Applying a fresh coat of paint to a ceiling is one of those jobs that freshens up a room, and requries a bit of time, but doesn’t involve much painting.
Like any home decorating project, the secret to attaining a quality job lies in the preparation. Here’s our six tips for successfully painting a ceiling.
1. The job will only be as good as the ceiling.
In last week’s blog we talked about the practicalities of replacing a ceiling. If the plasterboard panels have been damaged by moisture or the ceiling line is warped, you might be best to replace the ceiling with new material. Check out last weeks blog at https://www.upperhutthire.co.nz/seven-tips-for-a-new-ceiling/ for more information.

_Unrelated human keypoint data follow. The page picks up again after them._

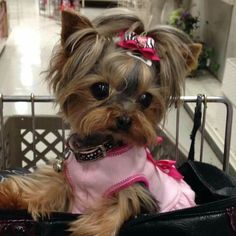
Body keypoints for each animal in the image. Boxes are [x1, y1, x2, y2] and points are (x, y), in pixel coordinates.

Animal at [0, 8, 201, 235]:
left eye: (146, 99)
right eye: (100, 89)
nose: (124, 119)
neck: (101, 150)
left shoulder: (135, 189)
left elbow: (116, 209)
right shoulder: (67, 178)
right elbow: (47, 186)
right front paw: (9, 196)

2. Paint before you move in.
If you are moving into a new house, the best time to paint a ceiling is before the furniture arrives. A few hours head-start by an eager volunteer will often get some of the higher traffic areas, such as the lounge or kitchen, completed and looking fresh.
3. Mask up.
Despite everyone’s best efforts, paint drips will always find their way to the wall or floor covering. Grab some dropsheets and cover everything. The disposable plastic sheets from hardware stores are great for covering walls, while fabric or canvas dropsheets are usually best for floors.
4. Sand and clean
Sanding will remove any loose paint, which will probably flak off at some future time. Sanding also provides a suitable base for the paint to adhere to. If the ceiling has an oily feel to it (perhaps caused by residual cooking fumes in a kitchen), a good wash with a suitable detergent and water (followed by drying and sanding) will remove most of the residue and help with paint adhesion.
5. Start with the brush
Our preferred paint method is to paint around 2 square meters at a time, starting with a brush to ‘cut in’ around the coving, then use a roller. We’ve also found that applying a roller full of paint often leads to excessive paint around the edges, so it’s best to run the roller in the middle of the intended paint zone to remove some of the excess paint, then move towards the brushed edges, then in both directions to spread out the paint and give an even paint coverage.
6. The right roller technique
Rollers are great for painting larger surfaces quickly, but do require good technique. Avoid placing too much paint on the roller, and always roll off any excess before lifting the roller towards the ceiling. The best application of paint is usually achieved by running the roller in two different directions, and feathering towards the end of your paint zone. Take your time, and try not to spin the roller too fast. As you move towards the next 1-2 square meter paint zone you should be able to overlap the paint without any noticeable marks. Most ceilings require at least two coats, so it’s best to start from the opposite direction, ideally towards a window so that you can see the reflection of wet paint and determine where you have already applied the second cost.
There are several different types of ceiling paints available. We’ve always found that it’s best to buy good quality paint as it usually goes on easier and has a better finish. There are also specific ceiling paints for bathrooms, which contain anti-mould ingredients to prevent the growth of black spots on the ceiling. Have a talk to your local paint supplier: they usually can provide some good advice to help you get the job done quickly and effectively.